Kısacası, Merkel parlamenterlere satır arasında neden Afganistan’da olunduğunun mesajını verdi ve nazik bir hatırlatma yaptı. Çünkü Federal Parlamento’da DIE LINKE Meclis Grubu dışında hiç kimse savaşa karşı çıkmıyor. CDU/CSU, SPD, FDP ve Yeşiller, 1999’dan bu yana yürüttükleri fiîli büyük koalisyonla Almanya’nın neoliberal ve militarist dönüşümünü ortak politika hâline getirmiş durumdalar. Hepsi, Almanya’nın kendi anayasasını ve yasalarını bilerek çiğnemesini ve 1945 sonrasında Alman ordularının yeniden dünyanın muhtelif yerlerde savaşlara katılmasını sağlamışlardı.

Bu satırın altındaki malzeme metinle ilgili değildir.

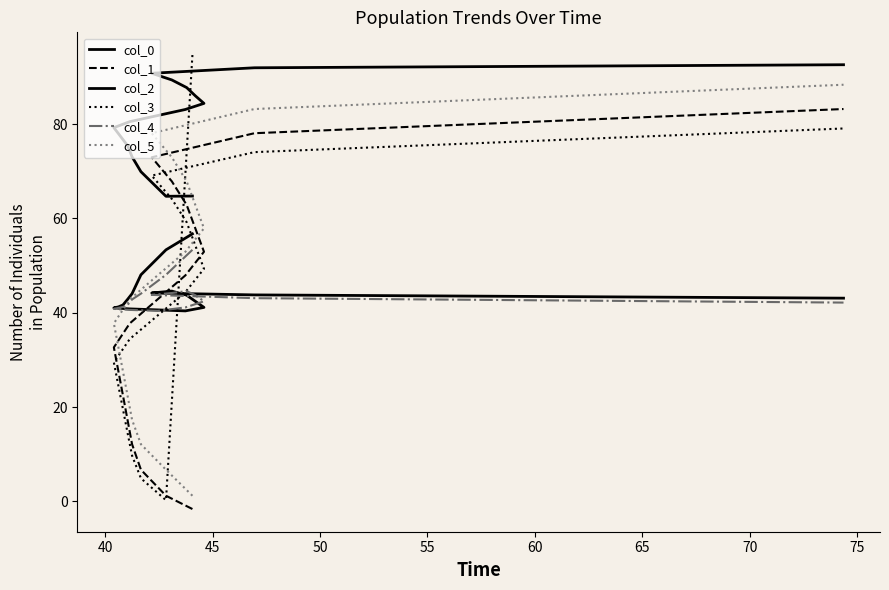

How many interior local peaks does the col_4 series have?

1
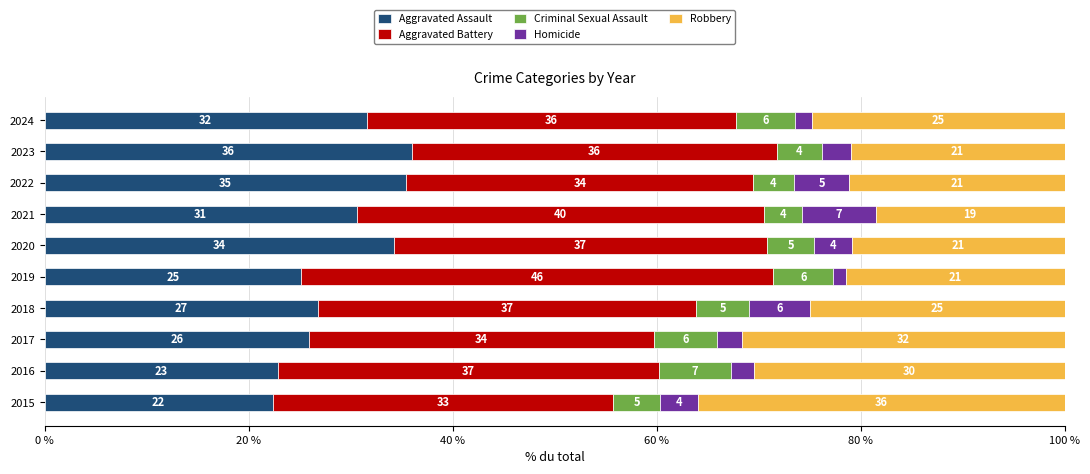

What is the average value of the Aggravated Assault series?

29.1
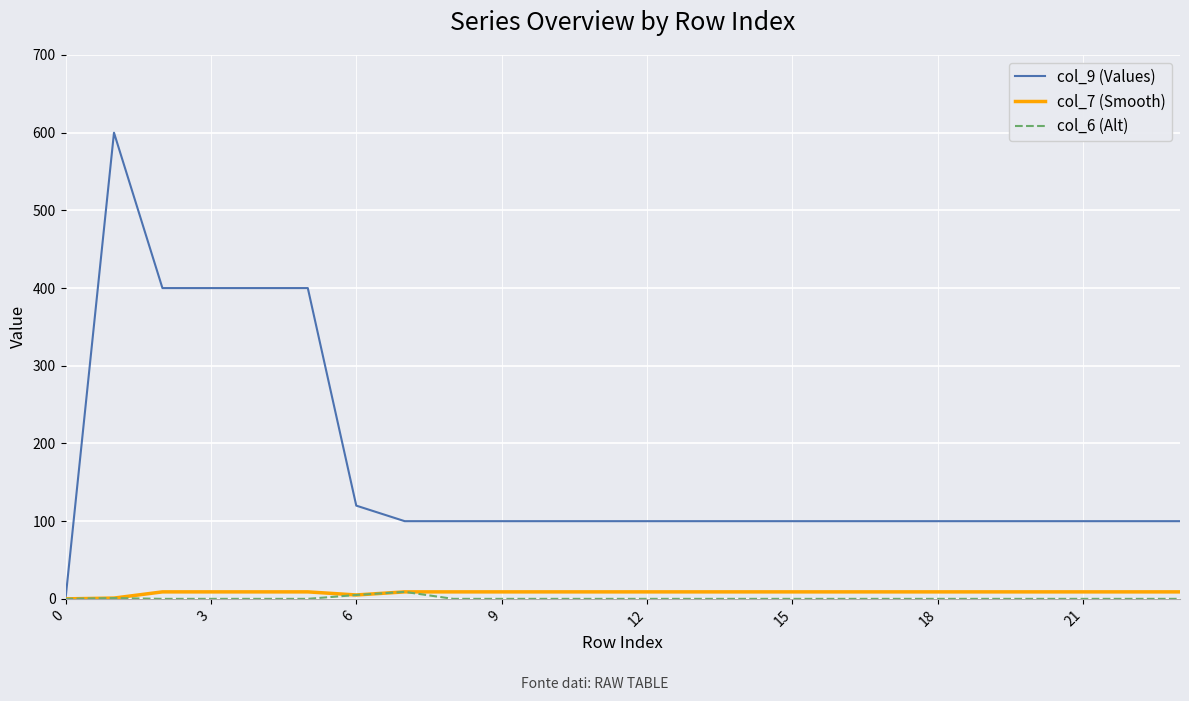

Which series has the largest total across all categories?

col_9 (Values)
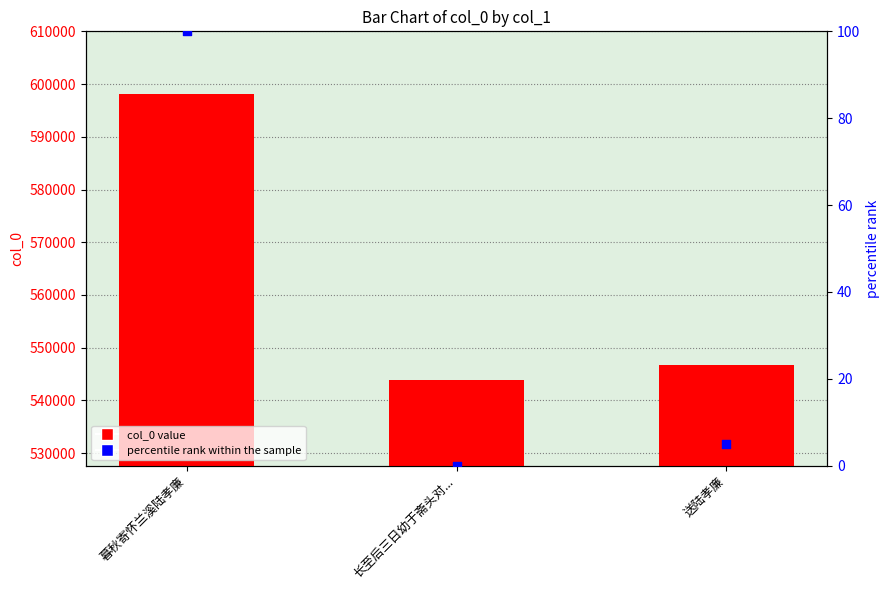

Is the value of percentile rank within the sample at 送陆孝廉 greater than the value of col_0 at 暮秋寄怀兰溪陆孝廉?

No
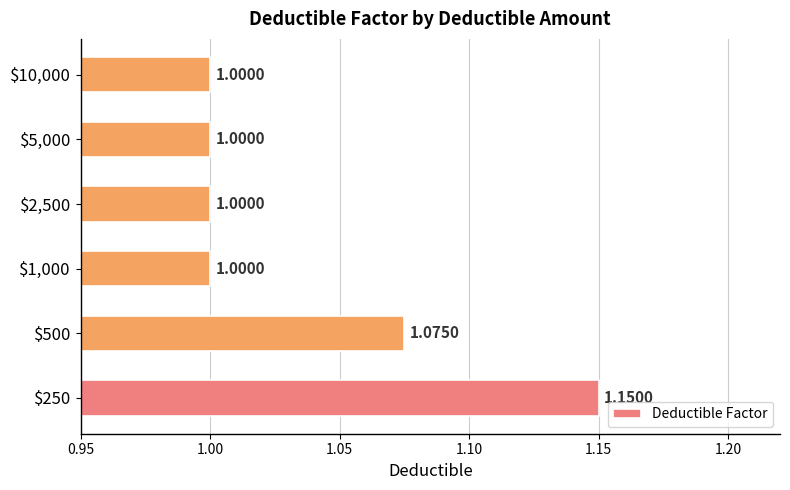

What is the average value?

1.0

Bu nedenle Merkel, »Afganistan’da neden bulunduğumuzu unutmamalıyız« derken, muhalefetteki SPD’li ve Yeşil milletvekillerine, »bu işe beraber başladık, emperyalist çıkarlarımızı gene beraber korumalıyız« sinyalini verdi. Nitekim, Merkel’in konuşmasından sonra söz alan SPD ve Yeşil milletvekilleri, »meclis gruplarımızın çoğunluğu, Afganistan misyonumuzun haklılığına ve devam etmesi gerektiğine inanıyorlar, ama misyon sistematik olarak hep gözden geçirilmelidir« diyerek, Merkel’in amacına ulaştığını gösterdiler.

Neoliberal ve militarist cephe, parlamentodaki çoğunluğu sayesinde, halkın çoğunluğunun isteğine ters politikaları yürütmeye devam ediyor. Halk çoğunluğunun çıkarlarını savunmak ise ülkenin tek parlamenter muhalefeti olan DIE LINKE’ye düşüyor. Alman solu şimdiye kadar bunun gereğini yerine getiriyor. Bakalım program tartışması sonrasında ve 2013 seçimlerinin ertesinde, hükümete ortak olma olanağı doğduğunda, nasıl davranacak.